Bird flu kills Vietnam girl, Cambodia case possible

Bird flu has killed a 10-year-old girl in southern Vietnam, doctors said on Monday, and they hoped the death of a Cambodian women suspected of having the virus would force Phnom Penh to take preventative measures.

The girl from the southern Vietnamese province of Long An died on Sunday, said a doctor at Ho Chi Minh City’s Paediatric Hospital No.1, raising the toll in Vietnam from the H5N1 virus to 12 since the disease erupted again in December.

The Asian bird flu has killed 44 people since the end of 2003 - 32 in Vietnam and 12 in Thailand.

Vietnamese doctors expect test results on Tuesday on a 25-year-old Cambodian woman who was hospitalised on Jan. 28 with a high fever and died on Sunday. Her lungs had been badly damaged.

“This case is a worry as her brother had died from respiratory failure before he could be rushed to a hospital,” said doctor Nguyen Van Hung, who supervised the Cambodian patient, quoting details given by relatives of the woman.

Most bird flu victims are believed to have caught the virus from infected poultry but doctors fear it could mutate into a form that is easily passed between people, unleashing a global human flu pandemic that could kill millions.

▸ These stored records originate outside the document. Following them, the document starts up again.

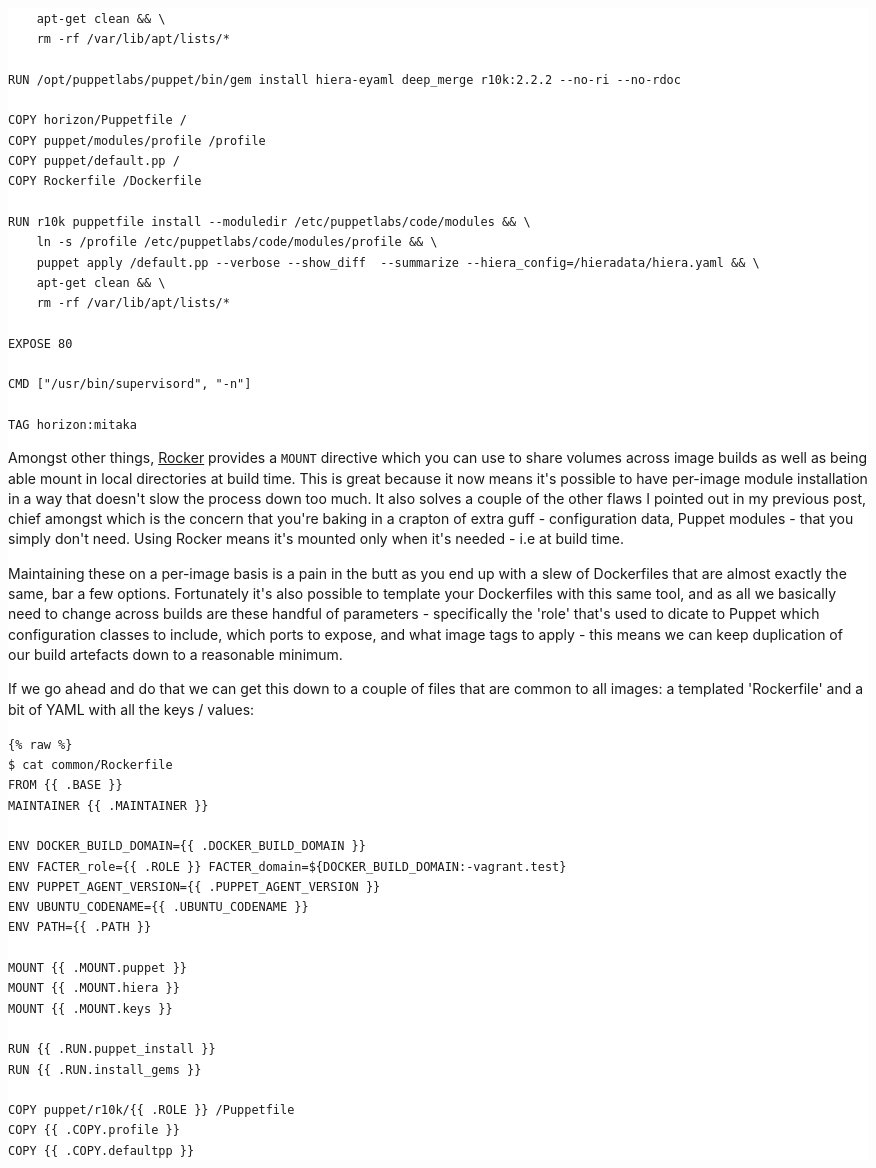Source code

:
 ```
    apt-get clean && \
    rm -rf /var/lib/apt/lists/*

RUN /opt/puppetlabs/puppet/bin/gem install hiera-eyaml deep_merge r10k:2.2.2 --no-ri --no-rdoc

COPY horizon/Puppetfile /
COPY puppet/modules/profile /profile
COPY puppet/default.pp /
COPY Rockerfile /Dockerfile

RUN r10k puppetfile install --moduledir /etc/puppetlabs/code/modules && \
    ln -s /profile /etc/puppetlabs/code/modules/profile && \
    puppet apply /default.pp --verbose --show_diff  --summarize --hiera_config=/hieradata/hiera.yaml && \
    apt-get clean && \
    rm -rf /var/lib/apt/lists/*

EXPOSE 80

CMD ["/usr/bin/supervisord", "-n"]

TAG horizon:mitaka
```

Amongst other things, [Rocker](https://github.com/grammarly/rocker) provides a `MOUNT` directive which you can use to share volumes across image builds as well as being able mount in local directories at build time.  This is great because it now means it's possible to have per-image module installation in a way that doesn't slow the process down too much.  It also solves a couple of the other flaws I pointed out in my previous post, chief amongst which is the concern that you're baking in a crapton of extra guff - configuration data, Puppet modules - that you simply don't need.  Using Rocker means it's mounted only when it's needed - i.e at build time.

Maintaining these on a per-image basis is a pain in the butt as you end up with a slew of Dockerfiles that are almost exactly the same, bar a few options.  Fortunately it's also possible to template your Dockerfiles with this same tool, and as all we basically need to change across builds are these handful of parameters - specifically the 'role' that's used to dicate to Puppet which configuration classes to include, which ports to expose, and what image tags to apply - this means we can keep duplication of our build artefacts down to a reasonable minimum.

If we go ahead and do that we can get this down to a couple of files that are common to all images: a templated 'Rockerfile' and a bit of YAML with all the keys / values:

```
{% raw %}
$ cat common/Rockerfile
FROM {{ .BASE }}
MAINTAINER {{ .MAINTAINER }}

ENV DOCKER_BUILD_DOMAIN={{ .DOCKER_BUILD_DOMAIN }}
ENV FACTER_role={{ .ROLE }} FACTER_domain=${DOCKER_BUILD_DOMAIN:-vagrant.test}
ENV PUPPET_AGENT_VERSION={{ .PUPPET_AGENT_VERSION }}
ENV UBUNTU_CODENAME={{ .UBUNTU_CODENAME }}
ENV PATH={{ .PATH }}

MOUNT {{ .MOUNT.puppet }}
MOUNT {{ .MOUNT.hiera }}
MOUNT {{ .MOUNT.keys }}

RUN {{ .RUN.puppet_install }}
RUN {{ .RUN.install_gems }}

COPY puppet/r10k/{{ .ROLE }} /Puppetfile
COPY {{ .COPY.profile }}
COPY {{ .COPY.defaultpp }}

```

If the case is confirmed, the woman would be the first person from Cambodia found to be infected and killed by the H5N1 poultry virus. Poultry outbreaks were last detected in Cambodia in September 2004 but no human casualty has been reported there.

“We hope the test results will soon be in place so as to caution the health authorities in Cambodia as people there have been coming over to Ha Tien town very often,” Hung said.

The Vietnamese town of Ha Tien borders Cambodia in the southern province of Kien Giang. The town is 340 km (210 miles) southwest of Ho Chi Minh City.

“We are still waiting for the test result to be passed from Vietnam. It is still a suspected case for us,” said Ly Sovann, head of Cambodia’s Centre for Disease Control.

PAINFUL DEATH

High fever, coughing and acute pneumonia are symptoms of bird flu, which kills about 80 percent of people it infects.

The World Health Organization has said the bird flu virus might already have infected people in countries neighbouring Vietnam, such as Cambodia, Laos and Myanmar, which lack the infrastructure or capacity to conduct surveillance.

In Thailand, outbreaks among chickens have been confirmed in five provinces in eastern and central parts of the country, the latest on Jan. 28 in Nakhon Pathom, the livestock department said on Monday.

Thailand, worried that the disease will spread from Vietnam, has offered to help Hanoi contain its outbreaks.

Vietnamese and Thai scientists will meet next month to share information on battling the virus, Nguyen Tran Hien, director of Vietnam’s National Institute of Hygiene and Epidemiology, told Reuters.

Hien’s facility is testing seven Vietnamese admitted to a Hanoi hospital at the weekend on suspicion of having bird flu. The tests have proved negative so far, he said.

Researchers in Ho Chi Minh City were also testing for bird flu samples from a 39-year-old man who died on Sunday in the central city of Danang, said the Saigon Giai Phong daily.

If confirmed, he would the first casualty of the virus in central Vietnam.